### WHAT TO DO
Using the records that appear below, write out exactly the lines from the one with "111 247 26.02" through the one with "221 235 35.22", keeping both end lines.

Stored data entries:
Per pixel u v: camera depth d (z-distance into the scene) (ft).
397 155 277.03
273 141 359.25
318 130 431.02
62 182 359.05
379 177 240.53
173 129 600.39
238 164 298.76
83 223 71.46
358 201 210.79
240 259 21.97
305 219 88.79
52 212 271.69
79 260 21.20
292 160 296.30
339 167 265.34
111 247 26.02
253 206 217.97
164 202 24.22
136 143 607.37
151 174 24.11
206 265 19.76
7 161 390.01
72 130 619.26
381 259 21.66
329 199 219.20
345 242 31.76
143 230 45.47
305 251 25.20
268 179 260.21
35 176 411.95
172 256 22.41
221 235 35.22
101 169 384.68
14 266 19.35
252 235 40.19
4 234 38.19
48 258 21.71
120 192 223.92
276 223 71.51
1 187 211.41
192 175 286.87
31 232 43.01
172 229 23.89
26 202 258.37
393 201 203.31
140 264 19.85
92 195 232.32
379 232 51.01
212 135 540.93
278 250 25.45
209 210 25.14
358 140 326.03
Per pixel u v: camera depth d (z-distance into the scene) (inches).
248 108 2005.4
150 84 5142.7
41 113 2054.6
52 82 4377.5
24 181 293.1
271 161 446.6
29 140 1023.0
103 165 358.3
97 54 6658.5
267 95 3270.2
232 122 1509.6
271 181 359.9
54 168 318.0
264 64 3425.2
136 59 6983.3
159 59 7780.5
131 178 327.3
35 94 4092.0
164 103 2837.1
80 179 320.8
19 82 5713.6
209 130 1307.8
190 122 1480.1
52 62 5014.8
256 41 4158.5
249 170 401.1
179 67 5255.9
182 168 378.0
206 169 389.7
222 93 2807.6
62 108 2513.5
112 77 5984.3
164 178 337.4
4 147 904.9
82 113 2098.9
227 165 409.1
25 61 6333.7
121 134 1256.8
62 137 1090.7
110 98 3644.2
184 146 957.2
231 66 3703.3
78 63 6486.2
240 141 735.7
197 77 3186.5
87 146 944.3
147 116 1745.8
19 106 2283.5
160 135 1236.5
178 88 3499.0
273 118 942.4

...

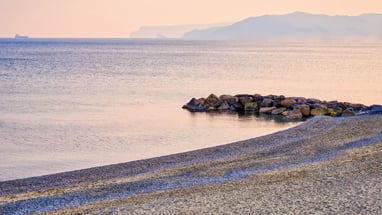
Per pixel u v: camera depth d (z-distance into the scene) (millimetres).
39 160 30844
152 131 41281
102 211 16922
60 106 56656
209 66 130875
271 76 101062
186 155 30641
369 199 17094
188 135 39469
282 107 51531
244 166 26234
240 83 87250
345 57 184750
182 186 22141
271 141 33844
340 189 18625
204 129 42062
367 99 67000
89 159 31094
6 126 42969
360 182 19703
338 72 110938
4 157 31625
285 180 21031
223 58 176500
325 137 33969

### SOLUTION FOR THIS PROBLEM
111 247 26.02
253 206 217.97
164 202 24.22
136 143 607.37
151 174 24.11
206 265 19.76
7 161 390.01
72 130 619.26
381 259 21.66
329 199 219.20
345 242 31.76
143 230 45.47
305 251 25.20
268 179 260.21
35 176 411.95
172 256 22.41
221 235 35.22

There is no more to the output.